**BRIEF**
List the lines between the one holding "Button has a" and the one holding "tracking with Capistrano", inclusive, as a numbered list, omitting blank lines.

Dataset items
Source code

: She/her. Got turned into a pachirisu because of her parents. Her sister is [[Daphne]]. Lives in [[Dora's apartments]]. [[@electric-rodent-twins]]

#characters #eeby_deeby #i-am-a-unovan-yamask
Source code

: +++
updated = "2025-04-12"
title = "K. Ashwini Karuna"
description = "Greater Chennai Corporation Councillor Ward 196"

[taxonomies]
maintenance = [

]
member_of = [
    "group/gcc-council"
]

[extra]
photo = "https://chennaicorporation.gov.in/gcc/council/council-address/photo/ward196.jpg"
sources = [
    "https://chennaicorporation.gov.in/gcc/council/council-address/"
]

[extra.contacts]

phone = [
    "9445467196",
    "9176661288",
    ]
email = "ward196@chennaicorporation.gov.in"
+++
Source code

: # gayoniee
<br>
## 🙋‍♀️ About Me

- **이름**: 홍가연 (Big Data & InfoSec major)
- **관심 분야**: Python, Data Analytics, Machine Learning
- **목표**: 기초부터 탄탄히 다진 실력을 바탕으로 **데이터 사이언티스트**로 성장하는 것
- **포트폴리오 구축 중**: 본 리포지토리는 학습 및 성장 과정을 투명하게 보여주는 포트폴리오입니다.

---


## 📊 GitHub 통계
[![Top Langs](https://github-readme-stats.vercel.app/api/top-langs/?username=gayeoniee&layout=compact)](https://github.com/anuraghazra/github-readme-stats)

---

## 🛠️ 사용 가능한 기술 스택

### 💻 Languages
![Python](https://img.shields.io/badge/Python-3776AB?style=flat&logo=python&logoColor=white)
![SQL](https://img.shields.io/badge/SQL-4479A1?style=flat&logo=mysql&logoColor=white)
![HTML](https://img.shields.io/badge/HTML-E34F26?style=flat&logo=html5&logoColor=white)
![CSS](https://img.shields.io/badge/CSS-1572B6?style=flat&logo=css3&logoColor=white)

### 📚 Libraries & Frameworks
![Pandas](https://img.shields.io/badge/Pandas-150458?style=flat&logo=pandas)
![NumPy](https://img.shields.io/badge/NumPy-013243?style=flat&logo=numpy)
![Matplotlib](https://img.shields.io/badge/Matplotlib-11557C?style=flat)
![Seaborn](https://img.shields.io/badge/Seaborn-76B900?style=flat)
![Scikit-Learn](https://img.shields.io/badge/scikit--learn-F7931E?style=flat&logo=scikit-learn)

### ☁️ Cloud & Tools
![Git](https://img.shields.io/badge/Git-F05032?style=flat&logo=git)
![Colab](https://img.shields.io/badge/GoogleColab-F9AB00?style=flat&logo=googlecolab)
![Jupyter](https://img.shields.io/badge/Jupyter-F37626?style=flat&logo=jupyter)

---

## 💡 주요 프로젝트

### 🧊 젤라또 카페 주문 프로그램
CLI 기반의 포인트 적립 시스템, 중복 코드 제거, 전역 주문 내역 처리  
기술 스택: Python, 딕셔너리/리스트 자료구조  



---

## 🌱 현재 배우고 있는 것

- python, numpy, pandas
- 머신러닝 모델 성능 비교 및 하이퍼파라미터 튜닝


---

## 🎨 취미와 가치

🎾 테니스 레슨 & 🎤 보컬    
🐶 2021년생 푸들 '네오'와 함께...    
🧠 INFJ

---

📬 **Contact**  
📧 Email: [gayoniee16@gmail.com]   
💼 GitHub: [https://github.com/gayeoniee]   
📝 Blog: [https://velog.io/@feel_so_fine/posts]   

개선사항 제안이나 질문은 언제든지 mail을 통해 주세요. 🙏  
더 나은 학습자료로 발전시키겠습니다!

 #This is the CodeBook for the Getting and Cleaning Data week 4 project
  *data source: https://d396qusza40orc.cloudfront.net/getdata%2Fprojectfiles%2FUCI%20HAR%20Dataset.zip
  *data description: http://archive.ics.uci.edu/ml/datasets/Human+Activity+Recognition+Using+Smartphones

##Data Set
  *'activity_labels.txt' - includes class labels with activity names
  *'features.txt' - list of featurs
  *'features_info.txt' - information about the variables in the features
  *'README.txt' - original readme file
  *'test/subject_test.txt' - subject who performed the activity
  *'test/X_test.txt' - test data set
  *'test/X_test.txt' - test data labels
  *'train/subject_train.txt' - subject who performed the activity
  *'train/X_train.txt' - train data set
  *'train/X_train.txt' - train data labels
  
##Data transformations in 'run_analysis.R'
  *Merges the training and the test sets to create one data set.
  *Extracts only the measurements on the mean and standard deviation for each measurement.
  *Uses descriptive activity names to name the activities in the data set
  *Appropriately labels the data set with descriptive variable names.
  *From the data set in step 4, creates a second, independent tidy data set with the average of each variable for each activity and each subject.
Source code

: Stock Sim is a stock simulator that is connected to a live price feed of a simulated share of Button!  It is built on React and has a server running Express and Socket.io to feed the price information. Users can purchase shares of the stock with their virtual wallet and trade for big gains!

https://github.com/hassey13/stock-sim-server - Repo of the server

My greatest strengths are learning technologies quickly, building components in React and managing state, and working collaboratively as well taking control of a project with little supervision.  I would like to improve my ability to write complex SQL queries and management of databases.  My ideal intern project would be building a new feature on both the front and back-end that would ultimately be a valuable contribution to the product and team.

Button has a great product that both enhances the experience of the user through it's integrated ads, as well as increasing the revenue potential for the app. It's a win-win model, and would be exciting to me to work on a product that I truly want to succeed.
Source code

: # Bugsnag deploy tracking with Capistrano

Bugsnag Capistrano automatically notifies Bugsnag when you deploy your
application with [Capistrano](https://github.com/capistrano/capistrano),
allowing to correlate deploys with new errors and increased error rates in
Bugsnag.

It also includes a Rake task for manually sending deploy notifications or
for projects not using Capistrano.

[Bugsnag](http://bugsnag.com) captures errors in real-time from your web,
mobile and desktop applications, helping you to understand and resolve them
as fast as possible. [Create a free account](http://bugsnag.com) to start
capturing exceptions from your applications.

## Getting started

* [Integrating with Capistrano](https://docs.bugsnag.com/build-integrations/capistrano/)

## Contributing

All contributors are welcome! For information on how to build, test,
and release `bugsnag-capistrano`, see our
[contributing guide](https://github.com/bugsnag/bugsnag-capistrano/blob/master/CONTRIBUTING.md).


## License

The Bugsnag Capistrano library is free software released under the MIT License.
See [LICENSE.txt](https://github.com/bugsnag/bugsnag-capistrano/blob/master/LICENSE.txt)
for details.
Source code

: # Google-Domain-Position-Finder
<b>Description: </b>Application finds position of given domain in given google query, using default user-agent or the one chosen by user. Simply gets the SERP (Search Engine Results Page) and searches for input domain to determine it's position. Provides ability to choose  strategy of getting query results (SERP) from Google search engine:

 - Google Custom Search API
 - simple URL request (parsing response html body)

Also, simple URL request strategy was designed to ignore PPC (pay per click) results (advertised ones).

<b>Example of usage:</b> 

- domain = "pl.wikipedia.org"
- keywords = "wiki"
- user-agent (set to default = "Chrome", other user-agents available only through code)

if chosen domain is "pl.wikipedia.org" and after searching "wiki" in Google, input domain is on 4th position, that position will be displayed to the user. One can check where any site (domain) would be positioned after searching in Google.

**YOUR RESPONSE**
1. Button has a great product that both enhances the experience of the user through it's integrated ads, as well as increasing the revenue potential for the app. It's a win-win model, and would be exciting to me to work on a product that I truly want to succeed.
2. Source code
3. : # Bugsnag deploy tracking with Capistrano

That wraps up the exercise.